G1 can no longer live contently knowing that something else exists outside of her society. She follows this mysterious, foreign thing/creature — despite knowing she shouldn't. It leads her to a passageway, and from there she is confronted with a shocking truth: Iyufae Garden is merely an enclosed civilisation within a much larger, gloomy dimension spanning upwards indefinitely. In this vertical reality of ascending levels, ugly and maliscious beings dominate. All along, a darker world towered over Iyufae Garden.
G1 finds a rusted, wind-up (sentient) robot her same size abandoned outside her utopia, who tells her of its goal: to reach the uppermost level of the gloomy world. The two soon become friends.
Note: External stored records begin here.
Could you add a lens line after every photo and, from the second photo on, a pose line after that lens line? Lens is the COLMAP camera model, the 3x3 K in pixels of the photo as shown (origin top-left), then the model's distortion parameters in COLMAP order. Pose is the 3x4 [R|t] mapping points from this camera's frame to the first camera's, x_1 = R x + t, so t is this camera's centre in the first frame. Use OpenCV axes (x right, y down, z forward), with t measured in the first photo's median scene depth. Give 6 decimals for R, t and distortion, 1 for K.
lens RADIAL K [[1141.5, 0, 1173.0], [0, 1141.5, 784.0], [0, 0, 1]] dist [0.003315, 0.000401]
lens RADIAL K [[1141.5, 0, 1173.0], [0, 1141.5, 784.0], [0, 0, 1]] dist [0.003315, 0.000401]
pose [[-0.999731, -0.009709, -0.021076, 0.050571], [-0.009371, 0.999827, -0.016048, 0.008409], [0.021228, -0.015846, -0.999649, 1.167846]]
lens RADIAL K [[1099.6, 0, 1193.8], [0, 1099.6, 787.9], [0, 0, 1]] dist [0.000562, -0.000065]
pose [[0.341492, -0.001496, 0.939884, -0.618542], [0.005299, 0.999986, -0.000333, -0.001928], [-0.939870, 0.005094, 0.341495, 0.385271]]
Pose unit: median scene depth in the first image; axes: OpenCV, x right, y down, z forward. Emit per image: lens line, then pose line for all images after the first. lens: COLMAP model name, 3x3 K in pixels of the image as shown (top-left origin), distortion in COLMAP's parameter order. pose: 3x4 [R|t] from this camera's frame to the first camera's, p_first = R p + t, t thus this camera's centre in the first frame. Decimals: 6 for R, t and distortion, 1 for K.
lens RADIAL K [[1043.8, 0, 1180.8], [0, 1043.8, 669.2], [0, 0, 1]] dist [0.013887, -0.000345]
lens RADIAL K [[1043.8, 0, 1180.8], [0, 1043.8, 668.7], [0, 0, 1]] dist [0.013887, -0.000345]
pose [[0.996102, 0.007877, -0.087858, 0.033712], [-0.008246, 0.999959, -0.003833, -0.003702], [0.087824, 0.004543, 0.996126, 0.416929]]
G1 decides to join the wind-up robot's quest to discover the top of the world, leaving her utopian home behind.
As the duo journey upwards into the evolving intensity of evil, G1 discovers she is gifted with a mysterious power: the power to transform into Princess Utopia.
Philosophical ideas:
- Our perceptions of good and evil are moulded by the conditioning of our society.
- Human nature inevitably seeks to experience/know more of life, even if that curiosity leads to dangerous/sinister truths outside of what is comfortable: this is the fatal flaw of all human utopias.
- The concept of "utopia" is subjective.